The backend/ and frontend/ directories start nearly empty — you
scaffold them yourself following the phase instructions. The only
pre-populated content is the corpus fetch script.
| Phase | Focus | What you build |
|---|---|---|
| Phase 0 | Accounts & first API call | Prove the laptop can talk to NIM |
| Phase 1 | Project skeleton | backend/ (uv) + frontend/ (Next.js) |
| Phase 2 | Chroma vector store | Persistent embedded client, store.py |
| Phase 3 | Ingest a corpus | llm.py (NIM client) + ingest.py (chunk → embed → upsert) |
| Phase 4 | Retrieval pipeline | retrieval.py (embed query → ANN search → rerank → top-N) |
| Phase 5 | Hand-rolled agent loop | agent.py (multi-turn tool use) + api.py (FastAPI) |
| Phase 6 | NeMo Guardrails | Colang 2.x, rails-as-gates, two-tier topic check |
| Phase 7 | Next.js chat UI | page.tsx + chat-client.ts → streaming chat |
| Phase | Focus | What you build |
|---|---|---|
| Phase 8 | NeMo Agent Toolkit | NAT plugin wrapping Chroma, /chat-nat proxy, UI dropdown |
| Phase 9 | Phoenix observability | OTLP traces with OpenInference LLM-semantic spans |
| Phase 10 | Self-host NIM | NIM container on a rented GPU VM |
| Phase 11 | PersonaPlex voice | Full-duplex speech-to-speech interface |
Browser :3000
└─ Next.js UI with backend dropdown
│ HTTP/SSE
▼
FastAPI :8000
├─ POST /chat → input rail → hand-rolled agent → tools → output rail
├─ POST /chat-nat → input rail → proxy to nat serve → output rail
├─ agent.py hand-rolled tool-use loop (max 6 steps)

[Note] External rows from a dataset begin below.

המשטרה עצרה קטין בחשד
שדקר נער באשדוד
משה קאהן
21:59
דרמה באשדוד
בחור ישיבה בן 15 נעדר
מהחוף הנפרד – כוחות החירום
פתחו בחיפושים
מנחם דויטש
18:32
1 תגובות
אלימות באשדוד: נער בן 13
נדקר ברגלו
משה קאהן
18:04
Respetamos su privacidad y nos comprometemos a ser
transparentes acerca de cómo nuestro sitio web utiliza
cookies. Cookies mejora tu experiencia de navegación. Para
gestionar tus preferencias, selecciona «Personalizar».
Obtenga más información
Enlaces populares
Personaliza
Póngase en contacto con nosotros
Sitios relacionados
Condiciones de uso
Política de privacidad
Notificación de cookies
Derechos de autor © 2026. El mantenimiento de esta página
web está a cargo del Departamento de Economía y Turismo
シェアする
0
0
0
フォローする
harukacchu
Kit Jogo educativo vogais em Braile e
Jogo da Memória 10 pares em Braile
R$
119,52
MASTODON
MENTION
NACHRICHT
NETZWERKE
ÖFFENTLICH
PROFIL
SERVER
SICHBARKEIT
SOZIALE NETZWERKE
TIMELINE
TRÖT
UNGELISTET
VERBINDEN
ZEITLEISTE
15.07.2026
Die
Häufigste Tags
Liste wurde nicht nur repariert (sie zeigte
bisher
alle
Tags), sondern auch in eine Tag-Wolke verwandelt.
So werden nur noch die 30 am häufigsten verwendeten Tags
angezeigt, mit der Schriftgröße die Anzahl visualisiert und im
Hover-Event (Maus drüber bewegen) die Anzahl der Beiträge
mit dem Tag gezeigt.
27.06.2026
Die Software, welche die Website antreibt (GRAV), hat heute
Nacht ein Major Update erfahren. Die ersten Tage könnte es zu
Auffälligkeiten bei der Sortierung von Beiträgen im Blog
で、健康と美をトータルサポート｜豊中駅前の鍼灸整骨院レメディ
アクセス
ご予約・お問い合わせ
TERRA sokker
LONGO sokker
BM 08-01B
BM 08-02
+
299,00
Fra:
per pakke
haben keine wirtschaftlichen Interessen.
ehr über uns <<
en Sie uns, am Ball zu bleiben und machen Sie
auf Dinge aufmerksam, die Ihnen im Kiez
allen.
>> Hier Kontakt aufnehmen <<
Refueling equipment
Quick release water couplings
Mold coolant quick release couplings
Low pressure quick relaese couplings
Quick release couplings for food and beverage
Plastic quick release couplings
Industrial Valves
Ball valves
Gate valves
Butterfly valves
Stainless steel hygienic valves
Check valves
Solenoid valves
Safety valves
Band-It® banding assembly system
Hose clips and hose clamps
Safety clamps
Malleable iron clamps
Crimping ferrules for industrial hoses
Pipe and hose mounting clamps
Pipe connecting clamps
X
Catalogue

├─ runtime.py check_input_rail + check_output_rail (Colang 2.x)
├─ nat_plugin.py search_nvidia_docs NAT tool wrapping retrieve()
└─ Chroma (embedded) ./chroma_db/
nat serve :8001 (Phase 8)
├─ tool_calling_agent (Llama 3.3 70B)
└─ tools: search_nvidia_docs (plugin), tavily_internet_search, current_datetime
Phoenix :6006 (Phase 9, optional) ◄─── OTLP ─── FastAPI + NAT
NVIDIA hosted endpoints
├─ integrate.api.nvidia.com/v1 chat + embeddings
└─ ai.api.nvidia.com/v1 reranking
nvidia-stack-tutor-guide/
├── README.md # this file
├── .env.example
├── .gitignore
├── backend/
│ └── data/
│ └── corpus/
│ └── fetch-corpus.sh # curl commands for starter docs
├── frontend/
│ └── .gitkeep # empty — learner scaffolds it
├── phases/ # one focused doc per phase
│ ├── phase-0-hello-nim.md
│ ├── phase-1-skeleton.md
│ ├── …
│ └── phase-11-personaplex.md
└── solutions/ # complete solution files per phase
├── README.md
├── phase-2-store.py
├── phase-3-llm.py
└── …
The complete working application (all phases committed, ready to run)
lives in the companion repo:
nvidia-stack-tutor.
Clone that if you want to skip to a running app; use this repo if you
want to learn by building.
- Free tier: 1,000 inference credits on a new NVIDIA Developer Program account.
- Phases 0–7: ~$5–10 per week of active iteration after free credits.
- GPU rental for Phases 10–11: budget 6 hours of Lambda Labs H100 (~$20).
The guide and solution code are provided as learning material. The seed
corpus under backend/data/corpus/ is Apache 2.0 content from the
NVIDIA-AI-Blueprints and NVIDIA-NeMo GitHub organisations.